Senators Marco Rubio (R-Fla.) and Joe Manchin (D-W. Va.) introduced a bill on Tuesday that would improve legal protections for states that enact legislation to fight boycotts of Israel.

The bill, called the Combating BDS Act, has 19 cosponsors from both parties. Its provisions would apply to state legislation addressing businesses or other entities that participate in boycotts against Israel or “Israeli-controlled territory.” Fifteen states have passed laws that prevent state-funded programs, such as pension funds, from being invested in companies that support the Boycott, Divestment, and Sanctions (BDS) campaign.

“This legislation is an important step forward in reassuring Israel that we are protecting our shared national security interests, while also protecting our joint economic interests,” Manchin explained in a statement. “This bipartisan legislation gives state and local governments a legal way to combat the shameful boycott, divestment and sanctions movement against Israel. Israel has been our strongest ally in the Middle East and we need to send them a strong signal that we will do everything in our power to fight the BDS movement.”

Manchin introduced similar legislation last year along with then-Sen. Mark Kirk (R – Ill.).

“This legislation supports efforts by state governments and local communities to use the power of the purse to counter the BDS movement’s economic warfare targeting Israel,” Rubio added. “This bipartisan bill is all the more timely after the United Nations Security Council’s passage of Resolution 2334, a deplorable one-sided measure that harms Israel and effectively encourages the BDS movement’s campaigns to commercially and financially target and discriminate against the Jewish state.”

After Resolution 2334 was passed (which was enabled by an American abstention rather than a veto), Fox News reported that the UN had authorized the creation of a database of companies that did business in territories captured by Israel in 1967, raising fears that it could be turned into a “blacklist.”

In testimony before the Senate on Tuesday, Gov. Nikki Haley (R – S.C.), President-elect Donald Trump’s nominee for United Nations ambassador, tied the passage of Resolution 2334 to the BDS campaign, stating that she would “not go to New York and abstain when the UN seeks to create an international environment that encourages boycotts of Israel.”

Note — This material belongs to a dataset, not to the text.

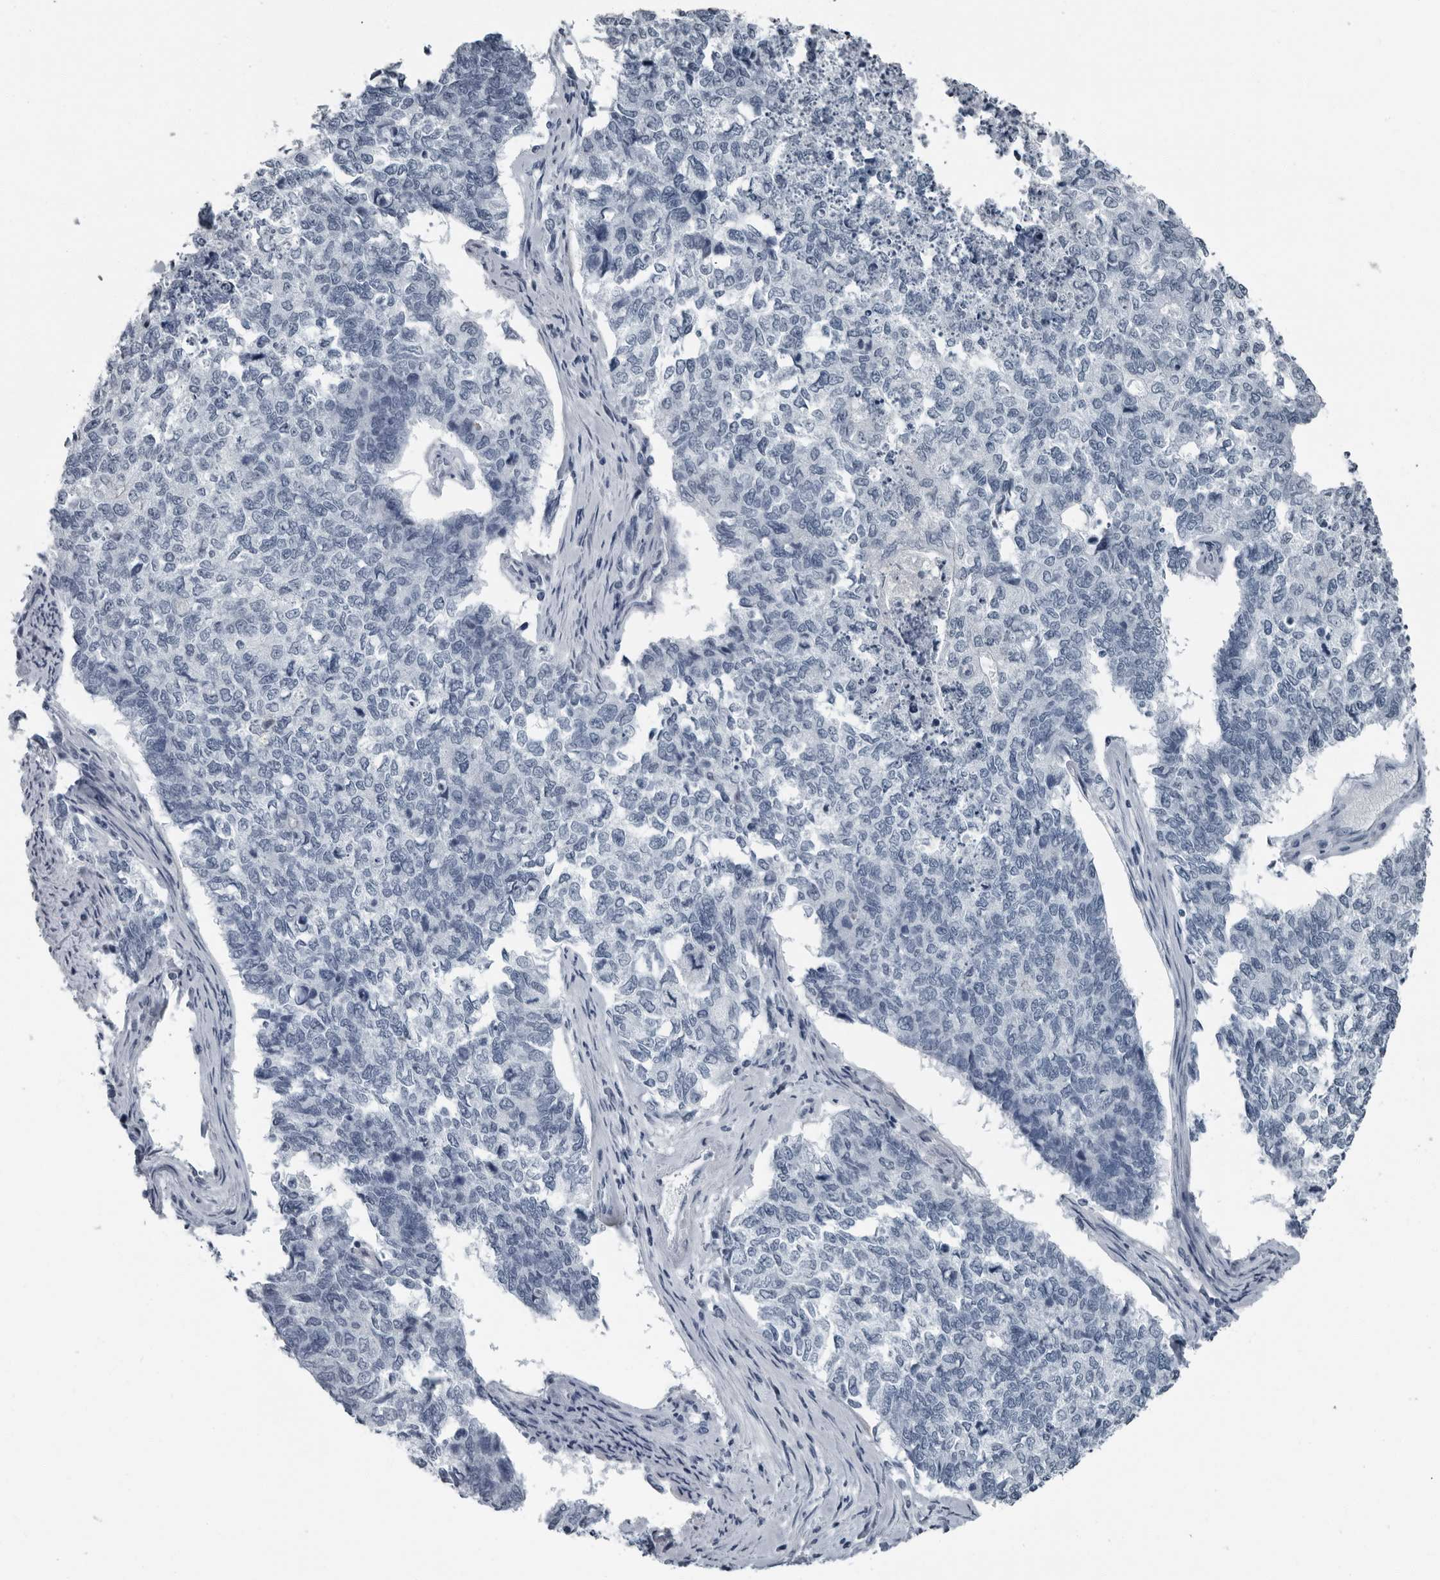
{"staining": {"intensity": "negative", "quantity": "none", "location": "none"}, "tissue": "cervical cancer", "cell_type": "Tumor cells", "image_type": "cancer", "snomed": [{"axis": "morphology", "description": "Squamous cell carcinoma, NOS"}, {"axis": "topography", "description": "Cervix"}], "caption": "Protein analysis of cervical cancer (squamous cell carcinoma) shows no significant positivity in tumor cells. Nuclei are stained in blue.", "gene": "PDCD11", "patient": {"sex": "female", "age": 63}}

Though the BDS campaign is often presented as an effort to pressure Israel, its leaders are more explicit and extreme in their goals. Many leaders of the campaign, which was launched by Palestinian groups in 2005, have publicly affirmed that they seek Israel’s destruction. BDS co-founder Omar Barghouti, an opponent of the two-state solution, said in 2014 that Palestinians have a right to “resistance by any means, including armed resistance,” while leading activist As’ad Abu Khalil acknowledged in 2012 that “the real aim of BDS is to bring down the state of Israel.”